BNSF’s fleet-wide Wi-Tronix deployment gathers data from each locomotive and communicates directly with the BNSF network operations centre in Texas. Use of this technology has supported a BNSF-hosted data centre and server that processes a tremendous amount of information. We are also tied in with BNSF’s Autoscan system, which is used for monitoring crew training locations, and for compiling a locomotive driver’s scorecard, which is largely based on train handling, as well as energy management for compliance and fuel usage.
North American Class 1 railways save an estimated 1600 labour hours annually, which is a 94% productivity improvement per task, by utilising periodic and on-demand downloads for event recorders and diagnosing faults in conjunction with other onboard systems.
Wi-Tronix also supports a predictive maintenance feature called Wi-Nostix which gathers millions of data points and analyses them for anomalies. Wi-Nostix focuses on engine faults and uses proprietary algorithms to predict costly failures and recommend maintenance before damage can be done. This type of planning increases efficiency and asset utilisation and reduces locomotive downtime.
This year we launched our next generation product called Violet, which takes the system integration capabilities of the Wi-PU and combines them into one single-source solution. The product includes an event recorder, digital video recorder/CCTV HD system, crash-hardened memory module and our remote off-boarding functionality to deliver business-critical information in real-time.
This information is particularly valuable for emergency or signals passed at danger investigations and train handling reviews. Operators can use Violet’s externally-mounted camera or most existing HD cameras to combine this functionality with live video feeds to detect things such as track and signal defects, vegetation overgrowth and potential ballast problems.
The importance of this development is that asset utilisation in the traditional sense can now be monitored with one solution that provides energy management, predictive maintenance, and train handling analysis. But it also adds a fourth element: asset-based inspections of infrastructure and operations.
Data produced and tracked by the Federal Railroad Administration (FRA) allows for a more in-depth analysis of this opportunity. By using these kinds of visual analytics to detect just 10% of possible dangerous track defects that lead to derailments, over $US 1.4m in track and asset damage costs can be prevented by large railways with a track network totalling more than 50,000km.

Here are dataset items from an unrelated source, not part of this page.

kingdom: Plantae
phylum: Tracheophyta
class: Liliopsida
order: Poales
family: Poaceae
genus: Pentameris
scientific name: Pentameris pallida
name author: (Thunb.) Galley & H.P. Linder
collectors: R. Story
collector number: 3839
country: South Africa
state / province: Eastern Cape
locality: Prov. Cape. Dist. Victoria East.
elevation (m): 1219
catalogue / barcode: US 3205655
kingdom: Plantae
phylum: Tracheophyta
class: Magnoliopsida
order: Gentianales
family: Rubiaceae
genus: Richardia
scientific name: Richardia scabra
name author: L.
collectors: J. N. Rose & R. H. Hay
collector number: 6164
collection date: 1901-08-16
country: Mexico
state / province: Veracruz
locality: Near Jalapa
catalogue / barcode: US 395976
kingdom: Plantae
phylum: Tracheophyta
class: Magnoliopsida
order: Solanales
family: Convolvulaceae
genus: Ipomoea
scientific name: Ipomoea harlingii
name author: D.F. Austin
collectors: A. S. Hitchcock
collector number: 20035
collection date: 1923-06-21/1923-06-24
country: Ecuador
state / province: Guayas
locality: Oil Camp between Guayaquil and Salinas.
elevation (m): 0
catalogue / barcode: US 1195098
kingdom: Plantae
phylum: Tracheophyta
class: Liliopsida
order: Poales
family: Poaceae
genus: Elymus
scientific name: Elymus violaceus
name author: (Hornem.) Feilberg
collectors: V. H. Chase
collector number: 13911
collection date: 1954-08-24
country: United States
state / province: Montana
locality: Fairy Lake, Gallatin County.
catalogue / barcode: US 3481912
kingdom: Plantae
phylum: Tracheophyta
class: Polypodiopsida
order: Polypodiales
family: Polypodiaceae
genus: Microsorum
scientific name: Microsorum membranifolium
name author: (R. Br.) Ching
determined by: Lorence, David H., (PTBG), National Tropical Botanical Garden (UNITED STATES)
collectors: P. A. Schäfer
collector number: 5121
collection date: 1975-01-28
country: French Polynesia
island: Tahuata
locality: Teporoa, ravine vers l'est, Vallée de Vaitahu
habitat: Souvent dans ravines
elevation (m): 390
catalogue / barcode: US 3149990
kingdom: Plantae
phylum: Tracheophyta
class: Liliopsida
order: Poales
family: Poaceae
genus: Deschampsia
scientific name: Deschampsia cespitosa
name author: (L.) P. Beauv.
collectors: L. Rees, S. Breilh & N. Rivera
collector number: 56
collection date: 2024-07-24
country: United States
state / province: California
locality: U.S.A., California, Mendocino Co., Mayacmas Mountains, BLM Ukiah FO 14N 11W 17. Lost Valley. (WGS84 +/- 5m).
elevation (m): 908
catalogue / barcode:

When combined with the continuing maintenance costs for multiple devices onboard and the severe complexity of utilising operational data in the industry, it becomes easier to understand why railways have struggled in recent years to adopt these high-tech solutions. The question now is not if these challenges can be overcome, but when operators worldwide will take full advantage of the global rail supplier base to integrate existing systems and streamline their processes.